The wedding of the dashing young soldier and his beautiful bride was one of the greatest events to take place at the fort.

Ann Yantis had spent four months in the saddle crossing the plains when she was fourteen years old. The older sister, whose duty it was to ride Jinny, the little mule, and herd the cattle along with the train, met with a serious accident, so Ann, despite her age and inexperience, assumed the task, driving the cattle nearly all the way across.

Amid the hardships of pioneer life in the little frontier settlement in Thurston County, the Martins struggle with the other settlers, cutting down forest trees and clearing the land, planting and harvesting. In all of the development the Martins took an active part. Their children were born in the little log cabin among the pines.

William Martin made the furniture for their home, and his daughter speaks lovingly today of his skillful work in fashioning chairs and tables, bedsteads, a clothes press and everything in use about the cabin. “How I wish I had one of those chairs,” she said. “They are still in existence, and were beautifully made.”

In 1872 the Martins, desiring to go into the stock business, loaded their possession into a lumber wagon, the only way of freighting in those days, and with their family headed for Snoqualmie Pass and the country east of the mountains.

They drove through the Yakima Valley, reached the Columbia, and were ferried across. They camped at Old Fort Walla Walla, and there, on the banks of the Columbia, this pioneer family again set up the family alter and created another frontier home.

The old blockhouse at Fort Walla Walla was the children’s playhouse. One of the old buildings inside the fort was used for church and Sunday school. General Howard, who was stationed near the old fort with his soldiers during an Indian outbreak when the Columbia River was patrolled, preached every Sunday and conducted the Sunday school.

The old wharf, which was really the hull of an old steamer, was commandeered in case the settlers would have to leave their homes in a hurry. Mothers and children slept on this wharf for ten successive nights, while the soldiers stood guard. One woman refused to leave her comfortable bed, but the soldiers went into her home and escorted her to the wharf. A wedding took place during the exciting period of waiting for an Indian attack.

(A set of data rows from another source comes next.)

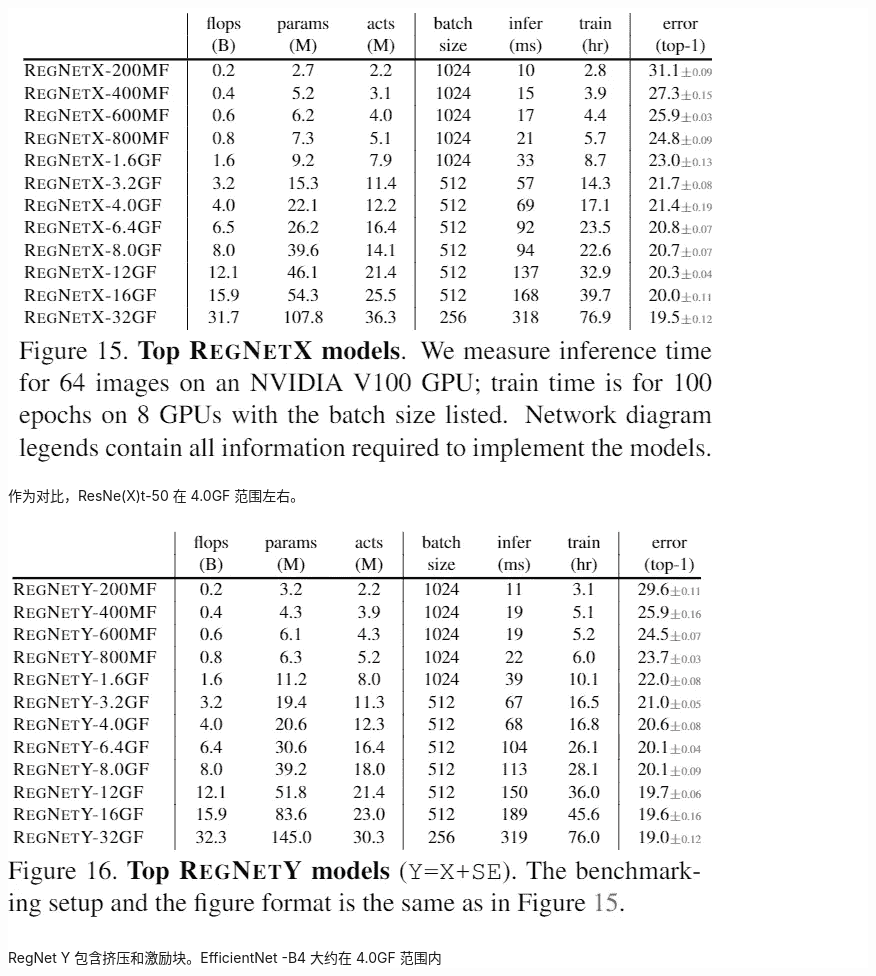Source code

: ![](img/c8eb1f90afa1bdcbbefee2a3b519f0c4.png)

作为对比，ResNe(X)t-50 在 4.0GF 范围左右。

![](img/9aff1110323f97f3ee5cee702d9f4a84.png)

RegNet Y 包含挤压和激励块。EfficientNet -B4 大约在 4.0GF 范围内
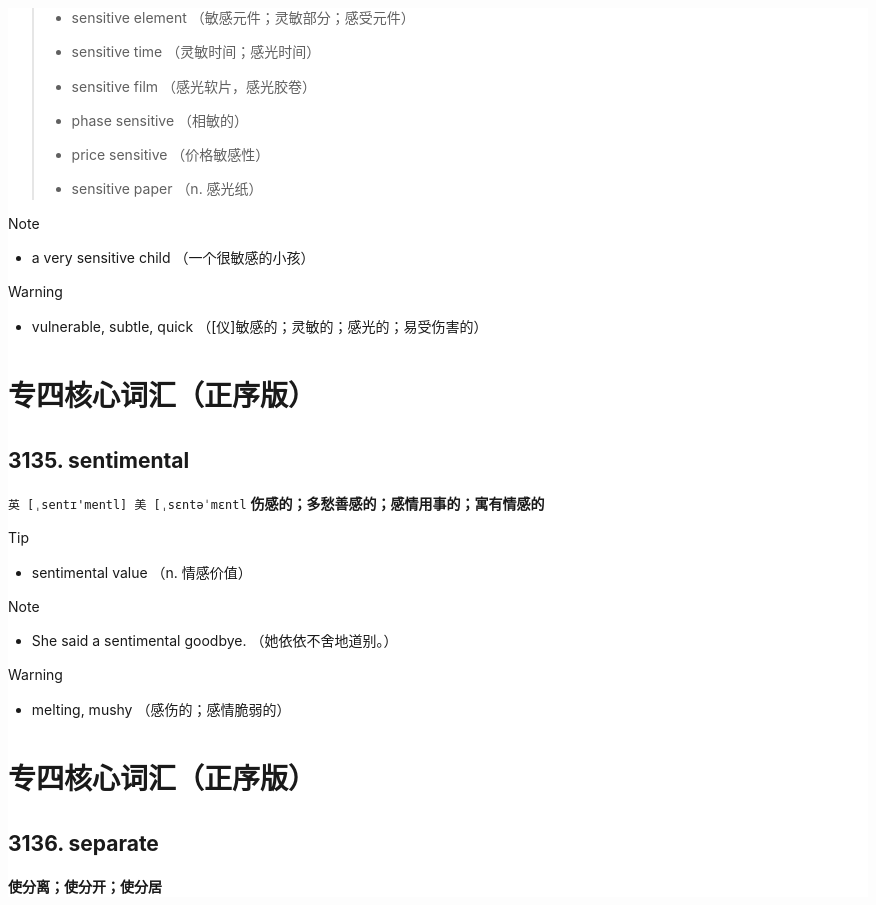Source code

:>
> - sensitive element （敏感元件；灵敏部分；感受元件）
>
> - sensitive time （灵敏时间；感光时间）
>
> - sensitive film （感光软片，感光胶卷）
>
> - phase sensitive （相敏的）
>
> - price sensitive （价格敏感性）
>
> - sensitive paper （n. 感光纸）
>

> [!NOTE]
>
> - a very sensitive child （一个很敏感的小孩）
>

> [!WARNING]
>
> - vulnerable, subtle, quick （[仪]敏感的；灵敏的；感光的；易受伤害的）
>

# 专四核心词汇（正序版）

## 3135. sentimental

`英 [ˌsentɪ'mentl] 美 [ˌsɛntəˈmɛntl`  **伤感的；多愁善感的；感情用事的；寓有情感的**

> [!TIP]
>
> - sentimental value （n. 情感价值）
>

> [!NOTE]
>
> - She said a sentimental goodbye. （她依依不舍地道别。）
>

> [!WARNING]
>
> - melting, mushy （感伤的；感情脆弱的）
>

# 专四核心词汇（正序版）

## 3136. separate

**使分离；使分开；使分居**
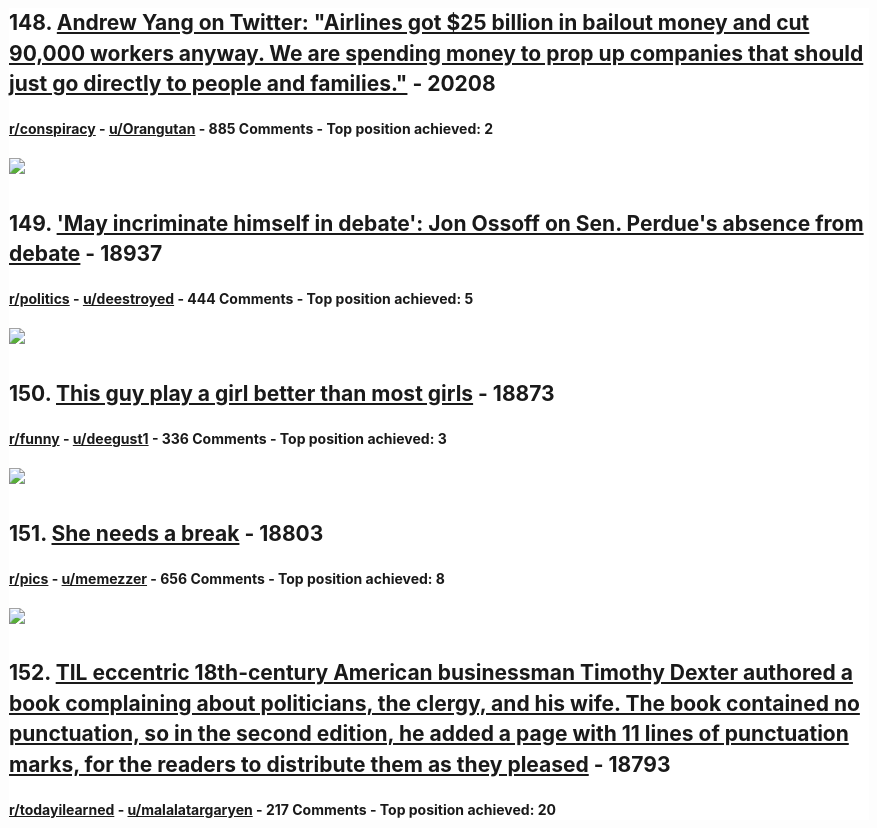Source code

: ## 148. [Andrew Yang on Twitter: "Airlines got $25 billion in bailout money and cut 90,000 workers anyway. We are spending money to prop up companies that should just go directly to people and families."](http://reddit.com/r/conspiracy/comments/k84t87/andrew_yang_on_twitter_airlines_got_25_billion_in/) - 20208
#### [r/conspiracy](http://reddit.com/r/conspiracy) - [u/Orangutan](http://reddit.com/u/Orangutan) - 885 Comments - Top position achieved: 2

<a href="https://twitter.com/andrewyang/status/1335346413887250432"><img src="https://b.thumbs.redditmedia.com/7_aBp7BjPp8GAYcQPCztt7mpYvJbGCd51YyKh1OJgVQ.jpg"></img></a>

## 149. ['May incriminate himself in debate': Jon Ossoff on Sen. Perdue's absence from debate](http://reddit.com/r/politics/comments/k85i0e/may_incriminate_himself_in_debate_jon_ossoff_on/) - 18937
#### [r/politics](http://reddit.com/r/politics) - [u/deestroyed](http://reddit.com/u/deestroyed) - 444 Comments - Top position achieved: 5

<a href="https://www.usatoday.com/videos/news/politics/2020/12/06/jon-ossoff-calls-debate-strange-situation-without-sen-david-perdue/3852312001/"><img src="https://b.thumbs.redditmedia.com/kbcmO1LcA5FglolSJC-rzk3jF1m83wfwCOAP-vL2nMw.jpg"></img></a>

## 150. [This guy play a girl better than most girls](http://reddit.com/r/funny/comments/k7ougu/this_guy_play_a_girl_better_than_most_girls/) - 18873
#### [r/funny](http://reddit.com/r/funny) - [u/deegust1](http://reddit.com/u/deegust1) - 336 Comments - Top position achieved: 3

<a href="https://v.redd.it/c7zfzljhki361"><img src="https://a.thumbs.redditmedia.com/Uj_c2xdU7sXkpIWTe3QAmT0_Mu5Nj5wssGuDpb_wEE0.jpg"></img></a>

## 151. [She needs a break](http://reddit.com/r/pics/comments/k8273a/she_needs_a_break/) - 18803
#### [r/pics](http://reddit.com/r/pics) - [u/memezzer](http://reddit.com/u/memezzer) - 656 Comments - Top position achieved: 8

<a href="https://i.redd.it/2kd3od5bum361.jpg"><img src="https://b.thumbs.redditmedia.com/iZSEUUaEvWFfDn221LaOJtmpwnm32zwQxhZZGVuysRE.jpg"></img></a>

## 152. [TIL eccentric 18th-century American businessman Timothy Dexter authored a book complaining about politicians, the clergy, and his wife. The book contained no punctuation, so in the second edition, he added a page with 11 lines of punctuation marks, for the readers to distribute them as they pleased](http://reddit.com/r/todayilearned/comments/k7xytn/til_eccentric_18thcentury_american_businessman/) - 18793
#### [r/todayilearned](http://reddit.com/r/todayilearned) - [u/malalatargaryen](http://reddit.com/u/malalatargaryen) - 217 Comments - Top position achieved: 20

The old steamer Frederick K. Billings plied up and down the Columbia and Mrs. Koontz recalls that she often rowed a boat out to the steamer, taking butter and eggs for shipment to the Portland market. The boat was run by Captain William Gray, son of the pioneer, Captain Gray.

The Baker railroad was built in 1872. The children of Wallula had many a free ride on the flat cars when this road was first built.

Six generation of this pioneer family have made their homes in the land chose in the ‘50s by the stout-hearted men and loyal women who braved the dangers of the plains and the wilderness beyond the Rocky Mountains.